WWF officer North Opeti Vateitei (left) and a Naqumu villager in Macuata sort out plastic waste at the village. Picture: SUPPLIED/FT FILE

In Fiji, the entire ecosystems, species, and human beings are at risk from the increasing threat of plastic pollution.

And in response, Fiji has taken a number of critical measures to address this form of pollution and introduce legislative framework to impede destructions of marine resources and the ocean.

Minister for Environment Dr Mahendra Reddy made the remarks in his address at the 30th Secretariat of the Pacific Regional Environment Programme (SPREP) – Environment Minister’s High-Level Talanoa session yesterday afternoon.

He said as Pacific islanders, they contributed to less than 1 per cent of the mismanaged plastics to the world’s oceans, and “like climate change, we will also be the recipients of its impacts from much more than what we contribute to”.

“Fiji, in recent years, has taken a strong stance in controlling the use of plastics.
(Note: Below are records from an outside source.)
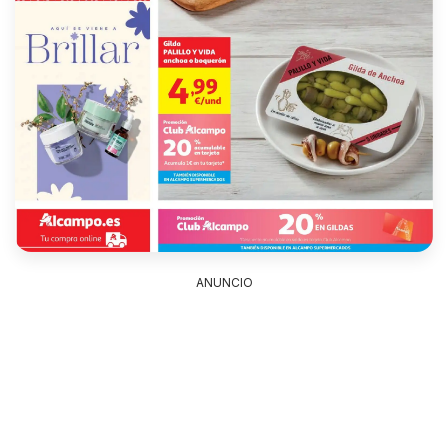
ANUNCIO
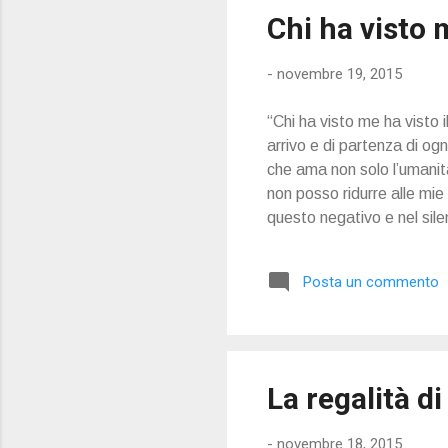
Chi ha visto 
-
novembre 19, 2015
“Chi ha visto me ha visto i
arrivo e di partenza di ogn
che ama non solo l’umanit
non posso ridurre alle mie
questo negativo e nel sil
Posta un commento
La regalità d
-
novembre 18, 2015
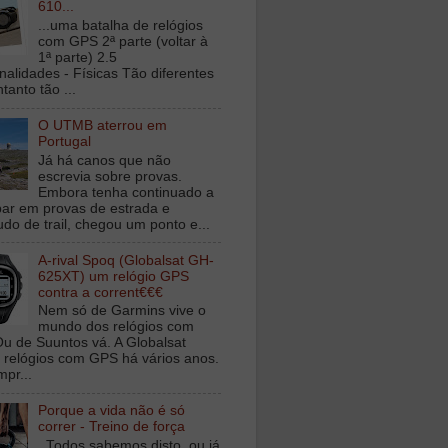
610...
...uma batalha de relógios
com GPS 2ª parte (voltar à
1ª parte) 2.5
nalidades - Físicas Tão diferentes
tanto tão ...
O UTMB aterrou em
Portugal
Já há canos que não
escrevia sobre provas.
Embora tenha continuado a
ipar em provas de estrada e
udo de trail, chegou um ponto e...
A-rival Spoq (Globalsat GH-
625XT) um relógio GPS
contra a corrent€€€
Nem só de Garmins vive o
mundo dos relógios com
u de Suuntos vá. A Globalsat
 relógios com GPS há vários anos.
mpr...
Porque a vida não é só
correr - Treino de força
Todos sabemos disto, ou já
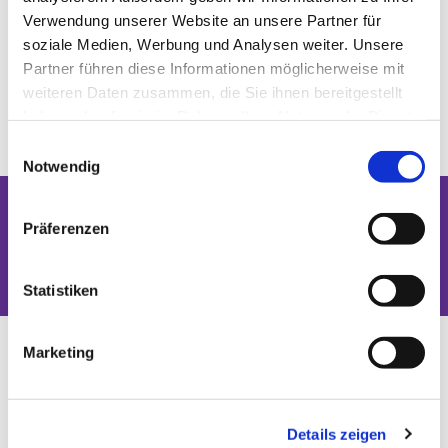
Verwendung unserer Website an unsere Partner für
soziale Medien, Werbung und Analysen weiter. Unsere
Partner führen diese Informationen möglicherweise mit
weiteren Daten zusammen, die Sie ihnen bereitgestellt
haben oder die sie im Rahmen Ihrer Nutzung der Dienste
gesammelt haben.
Einwilligungsauswahl
Notwendig
Präferenzen
Dies könnte Sie auch interessieren
Statistiken
Marketing
Details zeigen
We affirm that as the Blue Pacific, we are strongly implementing the ‘Pacific Marine Litter Action Plan 2018-2025’,” Dr Reddy said.
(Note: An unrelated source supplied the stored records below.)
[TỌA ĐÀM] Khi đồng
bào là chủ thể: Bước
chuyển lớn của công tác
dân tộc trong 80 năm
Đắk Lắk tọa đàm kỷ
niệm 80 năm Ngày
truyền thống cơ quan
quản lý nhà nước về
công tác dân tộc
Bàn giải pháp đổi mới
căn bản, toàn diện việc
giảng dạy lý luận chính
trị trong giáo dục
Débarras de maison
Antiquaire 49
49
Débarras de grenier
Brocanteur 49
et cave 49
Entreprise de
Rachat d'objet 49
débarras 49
“Fiji is exploring partnerships locally and internationally to achieve green, eco-friendly, self-sustainable, energy and cost-efficient technology to help with effective waste management and we urge countries to implement relevant measures to prevent and effectively manage marine pollution and land-based sources of pollution.”

The Fijian Government banned the import and export of all polystyrene products from January 1, 2021, and also completely banned the manufacture, sale, supply and distribution of polystyrene containers, cups, plates, and trays from August 1, 2021.

In 2012, the country banned the importation of non-degradable plastics into the country, and regulated plastic produced within.

“Marine pollution in all its forms threatens the ecological integrity of Fiji’s oceans which has sustained Fijians for years. If this threat is not combatted immediately on a global scale, the future of all Fijians (and the wider humanity as a whole) remains bleak,” Mr Reddy said.

Meanwhile, the Minister told his island counterparts that Fiji strongly supported the ‘Osaka Blue Ocean Vision’, which aimed to reduce additional pollution by marine plastic litter to zero by 2050.